The European Central Bank (ECB) left monetary policy untouched on Thursday, with President Mario Draghi lowering the bank’s growth risk assessment, citing several headwinds worldwide.
Following the rate decision Draghi stated that risks surrounding the euro area growth outlook have now moved to the downside on account of the persistence of uncertainties related to the geopolitical factors and the threat of protectionism, vulnerabilities in emerging markets and financial market volatility.
Draghi also confirms the ECB’s stance to maintain benchmark interest rates at their current level through the summer of 2019 and longer if necessary.
The ECB, however, did not adjust its guidance on how long it intends to invest cash from maturing bonds back into the market. These purchases are intended for keeping borrowing costs down through to sometime in 2021.
The bank’s repurchase scheme will also continue for an extended period of time.
ECB’s €2.6 trillion ($2.96 trillion) stimulus program was introduced in March 2015 in an effort to bolster the euro zone economy from deflationary forces and restore confidence.
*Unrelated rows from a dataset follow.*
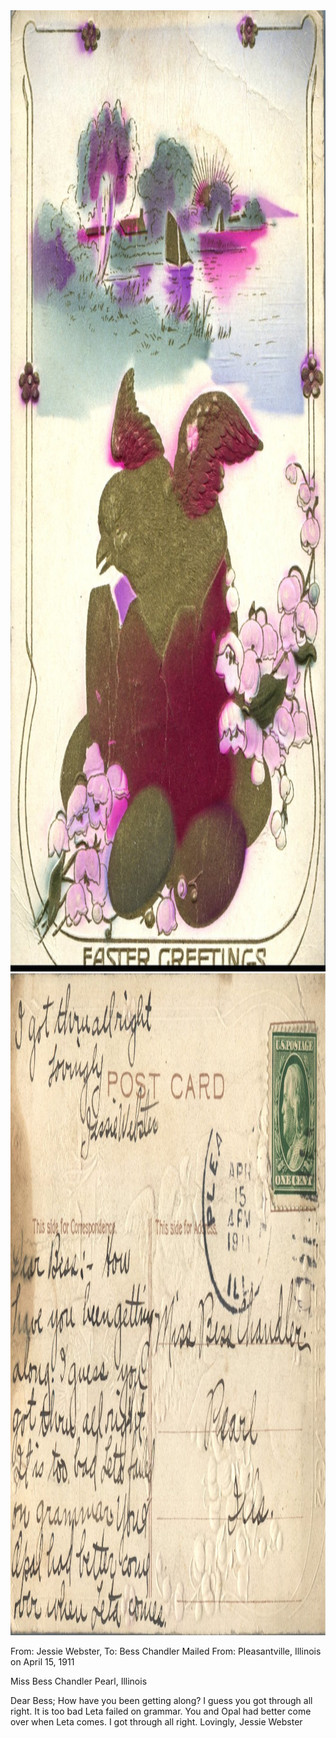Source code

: <html><body><a href="/wp-content/uploads/2014/05/postcard-2014-20140501_17292815_0170.jpg"><img class="alignnone size-full wp-image-527" src="/wp-content/uploads/2014/05/postcard-2014-20140501_17292815_0170.jpg" alt="postcard-2014-20140501_17292815_0170" width="1060" height="1538"></a> <a href="/wp-content/uploads/2014/05/postcard-2014-20140501_17293599_0171.jpg"><img class="alignnone size-full wp-image-528" src="/wp-content/uploads/2014/05/postcard-2014-20140501_17293599_0171.jpg" alt="postcard-2014-20140501_17293599_0171" width="1545" height="1059"></a>

From: Jessie Webster, To: Bess Chandler
Mailed From: Pleasantville, Illinois on April 15, 1911

Miss Bess Chandler
Pearl, Illinois

Dear Bess;
How have you been getting along? I guess you got through all right. It is too bad Leta failed on grammar. You and Opal had better come over when Leta comes. I got through all right.
Lovingly,
Jessie Webster</body></html>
That program ended in December, which means bond purchases were down from €15 billion to zero.
Stilll, growth seems weaker than anticipated a few weeks ago. A poll on Thursday showed business activity across the euro zone barely climbed at the start of 2019. January reading for Flash Composite Purchasing Managers’ Index (PMI) was the weakest since July 2013.
Euro zone’s largest economies, Germany, France, and Italy all posted a deceleration in expansion in the fourth quarter.
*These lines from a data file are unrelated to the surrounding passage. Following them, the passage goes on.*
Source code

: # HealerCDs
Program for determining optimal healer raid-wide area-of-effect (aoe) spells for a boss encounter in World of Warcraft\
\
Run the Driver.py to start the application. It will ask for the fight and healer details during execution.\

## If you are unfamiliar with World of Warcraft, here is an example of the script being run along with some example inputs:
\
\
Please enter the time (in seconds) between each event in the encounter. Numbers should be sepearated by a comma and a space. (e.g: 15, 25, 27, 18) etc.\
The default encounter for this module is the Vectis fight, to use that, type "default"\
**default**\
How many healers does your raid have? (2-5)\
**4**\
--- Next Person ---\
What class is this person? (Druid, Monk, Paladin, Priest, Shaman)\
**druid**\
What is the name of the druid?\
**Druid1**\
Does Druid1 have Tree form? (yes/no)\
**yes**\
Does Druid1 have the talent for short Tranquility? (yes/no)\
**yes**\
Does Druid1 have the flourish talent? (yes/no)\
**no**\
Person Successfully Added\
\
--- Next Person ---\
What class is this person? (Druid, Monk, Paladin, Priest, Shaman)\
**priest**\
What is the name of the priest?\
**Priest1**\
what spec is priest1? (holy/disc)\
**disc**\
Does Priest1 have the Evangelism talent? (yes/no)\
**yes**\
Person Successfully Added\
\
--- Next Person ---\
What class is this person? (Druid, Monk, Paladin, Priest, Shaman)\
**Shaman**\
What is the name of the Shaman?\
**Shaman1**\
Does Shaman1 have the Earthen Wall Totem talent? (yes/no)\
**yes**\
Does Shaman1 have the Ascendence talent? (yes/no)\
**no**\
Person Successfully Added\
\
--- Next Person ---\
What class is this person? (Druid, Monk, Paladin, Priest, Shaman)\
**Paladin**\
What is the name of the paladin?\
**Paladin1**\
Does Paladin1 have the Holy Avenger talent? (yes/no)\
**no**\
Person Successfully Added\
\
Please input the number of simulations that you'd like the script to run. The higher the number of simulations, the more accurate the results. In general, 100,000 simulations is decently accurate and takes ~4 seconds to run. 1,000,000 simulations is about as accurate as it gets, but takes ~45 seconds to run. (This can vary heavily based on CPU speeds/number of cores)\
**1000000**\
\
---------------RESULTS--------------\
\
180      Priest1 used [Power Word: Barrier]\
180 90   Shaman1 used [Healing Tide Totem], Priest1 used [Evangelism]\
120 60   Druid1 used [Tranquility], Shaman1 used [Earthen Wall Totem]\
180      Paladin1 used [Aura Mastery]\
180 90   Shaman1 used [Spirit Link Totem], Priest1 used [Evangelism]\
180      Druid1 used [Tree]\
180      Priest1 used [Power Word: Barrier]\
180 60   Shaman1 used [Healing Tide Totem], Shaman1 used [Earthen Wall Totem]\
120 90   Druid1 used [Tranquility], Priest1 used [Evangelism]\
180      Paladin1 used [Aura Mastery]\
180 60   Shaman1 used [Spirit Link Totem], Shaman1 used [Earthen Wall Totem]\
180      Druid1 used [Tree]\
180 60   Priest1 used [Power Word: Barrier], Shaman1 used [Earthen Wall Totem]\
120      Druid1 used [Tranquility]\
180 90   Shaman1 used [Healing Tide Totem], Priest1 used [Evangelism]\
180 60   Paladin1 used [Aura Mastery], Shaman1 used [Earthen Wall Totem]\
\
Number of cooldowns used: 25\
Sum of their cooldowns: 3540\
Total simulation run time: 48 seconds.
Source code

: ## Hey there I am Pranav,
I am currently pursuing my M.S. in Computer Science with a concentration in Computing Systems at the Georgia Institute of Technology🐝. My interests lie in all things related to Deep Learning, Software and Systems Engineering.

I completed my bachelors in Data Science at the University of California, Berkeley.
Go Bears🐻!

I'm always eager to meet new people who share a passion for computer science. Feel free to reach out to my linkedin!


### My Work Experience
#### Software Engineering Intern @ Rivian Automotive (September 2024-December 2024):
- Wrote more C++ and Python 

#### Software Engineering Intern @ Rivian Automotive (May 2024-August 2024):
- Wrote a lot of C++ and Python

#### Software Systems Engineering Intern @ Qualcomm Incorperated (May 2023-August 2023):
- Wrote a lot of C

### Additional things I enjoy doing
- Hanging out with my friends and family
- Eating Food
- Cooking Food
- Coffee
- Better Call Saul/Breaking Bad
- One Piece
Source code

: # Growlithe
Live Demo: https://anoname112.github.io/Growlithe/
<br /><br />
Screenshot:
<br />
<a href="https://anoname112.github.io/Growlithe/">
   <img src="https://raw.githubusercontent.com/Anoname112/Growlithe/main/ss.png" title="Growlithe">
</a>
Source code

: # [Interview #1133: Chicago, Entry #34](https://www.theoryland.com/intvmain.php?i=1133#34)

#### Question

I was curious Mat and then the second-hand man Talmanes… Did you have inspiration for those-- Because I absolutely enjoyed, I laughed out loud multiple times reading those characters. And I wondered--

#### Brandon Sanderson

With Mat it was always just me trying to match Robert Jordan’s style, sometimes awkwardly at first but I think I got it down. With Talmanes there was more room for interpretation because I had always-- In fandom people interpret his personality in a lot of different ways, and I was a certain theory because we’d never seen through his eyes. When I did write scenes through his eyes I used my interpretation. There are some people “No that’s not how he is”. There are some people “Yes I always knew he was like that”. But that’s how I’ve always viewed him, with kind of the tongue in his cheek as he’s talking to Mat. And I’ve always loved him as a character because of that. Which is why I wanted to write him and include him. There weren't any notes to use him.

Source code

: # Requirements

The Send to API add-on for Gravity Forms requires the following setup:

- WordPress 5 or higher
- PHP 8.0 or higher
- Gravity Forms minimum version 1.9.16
A German investment bank said earlier even if the balance of risks does not formally change, they would expect a sufficient shift in tone to signal the same thing.
The problem with lowering risk assessment is that such a change in ECB’s guidance would naturally stir expectations of policy action.
Not Stopping Anytime Soon
The decline in economic growth, initially seen as temporary, shows no sign of stopping.
Manufacturing dropped near the end of last year, while export expanded slower than anticipated and sentiment gauges are sliding toward multi-year lows.
The expected increase in underlying inflation did not occur as well and employment is growing at a slow rate, a concerning sign for wages and inflation.
All that points to a slowdown in the euro zone, suggesting that inflationary pressures might take longer to build, putting the central bank’s credibility to the test, which has fell short of its price growth target since early 2013.
If growth continues to struggle, the ECB will be pushed to signal record low rates for even longer, providing further stimulus by postponing a rate increase.
Lawmakers can afford to be patient before executing more firm steps, hoping for growth to improve in the coming months and allowing markets do its work for the time being by shifting rate hike forecasts as data disappoint.
Investors now see a rate hike only in mid-2020, keeping borrowing costs low, even without clear remarks from the ECB.